O Globo
Desdém com fórum mundial e ideia de controle
político sobre empresa privatizada há décadas mostram Lula preso a ideias do
passado
Que políticos têm obsessões particulares,
fruto de seu repertório cognitivo e afetivo e de sua história, é óbvio. Mas,
que um político tão experimentado, tanto no triunfo quanto na queda, como Lula
se mostre tão aferrado a essas cismas num mundo tão complexo quanto o de hoje,
é um tanto alarmante.
Desde que assumiu pela primeira vez a
Presidência, em 2003, Lula trata com certo desdém o Fórum Econômico Mundial, em
Davos. A forma de mostrar que esnobava a meca do capitalismo global foi dar o
mesmo peso à ida à cidadezinha da Suíça e a Porto Alegre, onde anualmente se
realizava o Fórum Social Mundial. Ok, tinha seu charme e fazia sucesso junto à
militância, uma vez que a importância do encontro anual em Davos tinha sido uma
das marcas do “neoliberal” Fernando Henrique Cardoso, que veio logo antes e cujo
legado era moda derrubar.
Mas o contraponto Davos-Porto Alegre sempre foi um reducionismo não verdadeiro.
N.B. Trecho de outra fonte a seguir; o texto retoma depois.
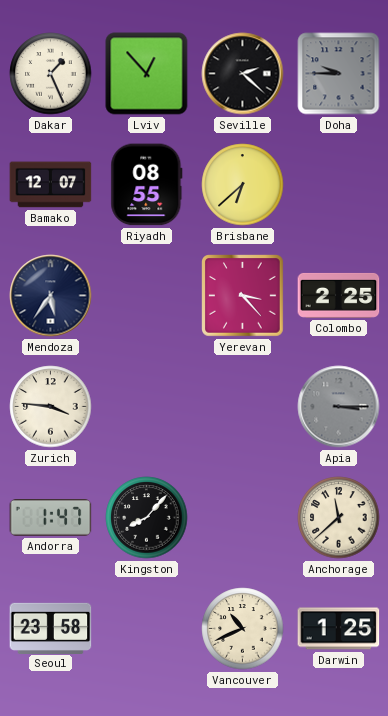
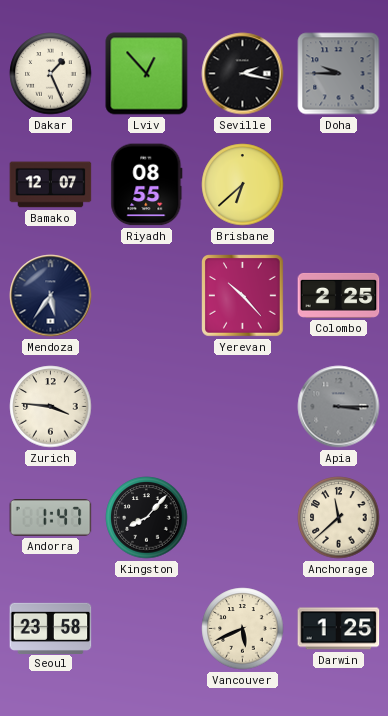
Seville: 2:22 -> 2:17
Yerevan: 3:23 -> 10:23
Vancouver: 10:41 -> 5:41
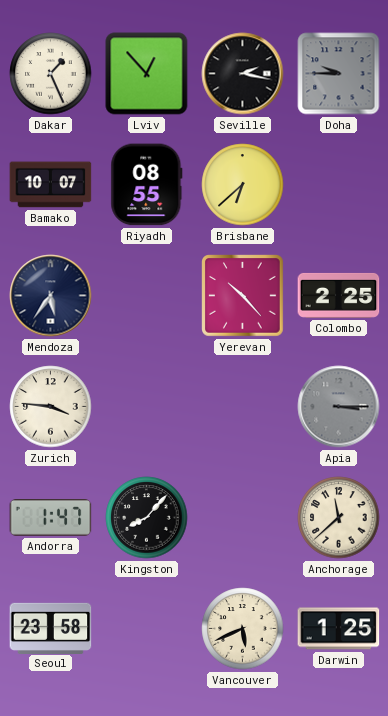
Bamako: 12:07 -> 10:07
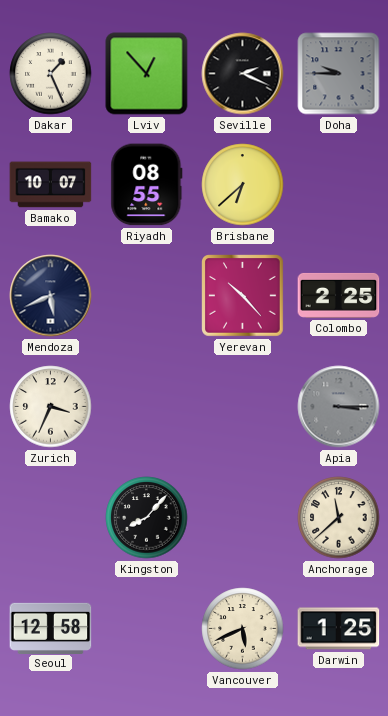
Seville: 2:17 -> 2:19
Mendoza: 5:36 -> 5:41
Zurich: 3:46 -> 3:34
Andorra: 1:47 -> none
Seoul: 23:58 -> 12:58
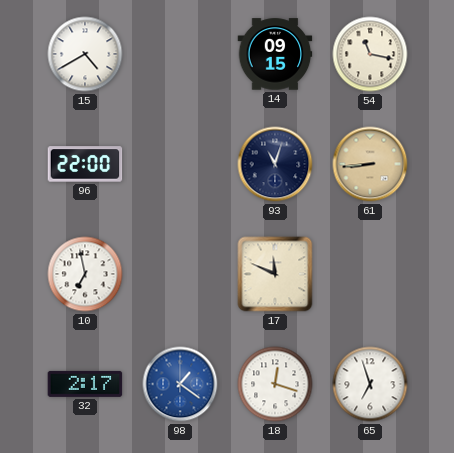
Para ter maior igualdade social, é preciso mudar estruturas da ordem global, e é em palcos como o suíço que um país bem articulado deve se fazer ouvir e mostrar que tem projetos para isso.
Daí por que, passados 20 anos, um Lula
maduro, que quisesse, de fato, fazer valer o slogan segundo o qual o Brasil
voltou ao tabuleiro mundial, deveria ir a Davos. Ou, no mínimo, mandar o
ministro da Fazenda ou o vice-presidente da República.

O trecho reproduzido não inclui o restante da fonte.